***** TEXTE FOURNI *****

Leur approche est éclectique, mêlant les références chrétiennes, bouddhistes ou New Age à l'esthétique des jeux vidéo et de l'animation. Chris Lloyd crée des collages issus d’images trouvées en ligne, combinant imagerie médiévale et poèmes chrétiens un peu kitsch, tandis que Brian Oakes conçoit des sculptures électroniques et cinétiques évoquant des anges ou des roues enflammées, façon Ancien Testament. Rachel Rossin, quant à elle, a transformé une galerie en chapelle high-tech avec des peintures d'anges animés et de « mechas » (personnages de science-fiction aux armures robotisées). Les médiums utilisés sont variés : peinture, sculpture, mais aussi impression 3D, électronique et intelligence artificielle. Harris Rosenblum pousse cette fusion à l'extrême en créant des « reliques » imprimées en 3D inspirées de glitches de jeux vidéo, ou en générant des manuscrits par IA sur du parchemin véritable.

***** EXTRAIT DE DONNÉES *****

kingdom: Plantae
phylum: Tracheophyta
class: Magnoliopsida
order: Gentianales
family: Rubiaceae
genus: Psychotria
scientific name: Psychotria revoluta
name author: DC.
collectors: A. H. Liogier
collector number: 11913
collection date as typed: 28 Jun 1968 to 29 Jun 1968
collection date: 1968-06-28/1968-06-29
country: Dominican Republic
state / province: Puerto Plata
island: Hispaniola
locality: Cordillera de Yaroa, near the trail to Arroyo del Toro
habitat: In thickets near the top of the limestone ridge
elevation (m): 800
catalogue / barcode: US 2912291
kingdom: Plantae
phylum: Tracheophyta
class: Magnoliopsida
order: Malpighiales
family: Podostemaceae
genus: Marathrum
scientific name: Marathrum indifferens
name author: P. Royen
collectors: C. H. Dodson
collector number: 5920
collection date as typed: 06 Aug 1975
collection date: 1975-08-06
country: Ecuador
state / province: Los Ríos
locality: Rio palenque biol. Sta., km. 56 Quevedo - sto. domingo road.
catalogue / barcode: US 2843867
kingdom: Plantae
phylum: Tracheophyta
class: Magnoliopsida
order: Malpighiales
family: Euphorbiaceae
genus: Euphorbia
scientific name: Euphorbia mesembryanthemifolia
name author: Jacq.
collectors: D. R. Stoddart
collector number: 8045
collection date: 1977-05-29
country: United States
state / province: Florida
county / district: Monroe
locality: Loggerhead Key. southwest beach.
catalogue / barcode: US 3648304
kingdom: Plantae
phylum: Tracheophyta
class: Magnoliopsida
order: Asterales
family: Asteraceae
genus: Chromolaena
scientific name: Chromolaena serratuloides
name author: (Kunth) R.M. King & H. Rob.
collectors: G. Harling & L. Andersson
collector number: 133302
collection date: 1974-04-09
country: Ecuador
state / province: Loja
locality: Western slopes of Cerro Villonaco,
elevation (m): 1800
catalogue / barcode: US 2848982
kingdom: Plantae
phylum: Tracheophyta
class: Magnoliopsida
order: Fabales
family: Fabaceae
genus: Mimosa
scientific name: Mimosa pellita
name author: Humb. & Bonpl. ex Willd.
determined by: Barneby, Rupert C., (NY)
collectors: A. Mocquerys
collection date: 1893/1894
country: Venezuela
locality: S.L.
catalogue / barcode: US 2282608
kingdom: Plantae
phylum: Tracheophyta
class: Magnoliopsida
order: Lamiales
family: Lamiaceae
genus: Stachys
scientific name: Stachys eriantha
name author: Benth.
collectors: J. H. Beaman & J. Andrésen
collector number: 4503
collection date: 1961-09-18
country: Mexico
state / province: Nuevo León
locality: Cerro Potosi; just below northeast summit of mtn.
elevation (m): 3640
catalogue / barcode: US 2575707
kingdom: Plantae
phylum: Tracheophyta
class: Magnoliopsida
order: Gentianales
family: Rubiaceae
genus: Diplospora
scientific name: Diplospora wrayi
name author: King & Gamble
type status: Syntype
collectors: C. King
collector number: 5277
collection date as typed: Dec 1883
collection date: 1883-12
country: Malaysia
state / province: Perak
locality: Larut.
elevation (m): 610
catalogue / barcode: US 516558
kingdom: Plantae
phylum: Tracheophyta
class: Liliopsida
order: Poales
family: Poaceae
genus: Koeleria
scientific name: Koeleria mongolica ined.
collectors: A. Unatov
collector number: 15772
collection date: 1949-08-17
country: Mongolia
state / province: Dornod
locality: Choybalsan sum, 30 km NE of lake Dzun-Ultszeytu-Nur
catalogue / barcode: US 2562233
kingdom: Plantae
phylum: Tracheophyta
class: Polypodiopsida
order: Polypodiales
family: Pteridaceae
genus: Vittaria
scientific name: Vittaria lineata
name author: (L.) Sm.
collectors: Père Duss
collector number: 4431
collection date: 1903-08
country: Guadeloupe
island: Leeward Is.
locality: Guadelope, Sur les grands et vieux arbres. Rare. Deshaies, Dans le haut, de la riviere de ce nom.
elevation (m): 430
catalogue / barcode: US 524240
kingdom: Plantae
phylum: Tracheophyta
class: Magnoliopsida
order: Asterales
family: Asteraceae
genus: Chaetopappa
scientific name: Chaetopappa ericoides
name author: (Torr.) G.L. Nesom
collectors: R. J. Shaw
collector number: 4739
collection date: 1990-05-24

*****

CONSIGNE: Reproduisez intégralement le texte fourni, s'il vous plaît, sans y changer un mot ni un signe.

CORRIGÉ:
Leur approche est éclectique, mêlant les références chrétiennes, bouddhistes ou New Age à l'esthétique des jeux vidéo et de l'animation. Chris Lloyd crée des collages issus d’images trouvées en ligne, combinant imagerie médiévale et poèmes chrétiens un peu kitsch, tandis que Brian Oakes conçoit des sculptures électroniques et cinétiques évoquant des anges ou des roues enflammées, façon Ancien Testament. Rachel Rossin, quant à elle, a transformé une galerie en chapelle high-tech avec des peintures d'anges animés et de « mechas » (personnages de science-fiction aux armures robotisées). Les médiums utilisés sont variés : peinture, sculpture, mais aussi impression 3D, électronique et intelligence artificielle. Harris Rosenblum pousse cette fusion à l'extrême en créant des « reliques » imprimées en 3D inspirées de glitches de jeux vidéo, ou en générant des manuscrits par IA sur du parchemin véritable.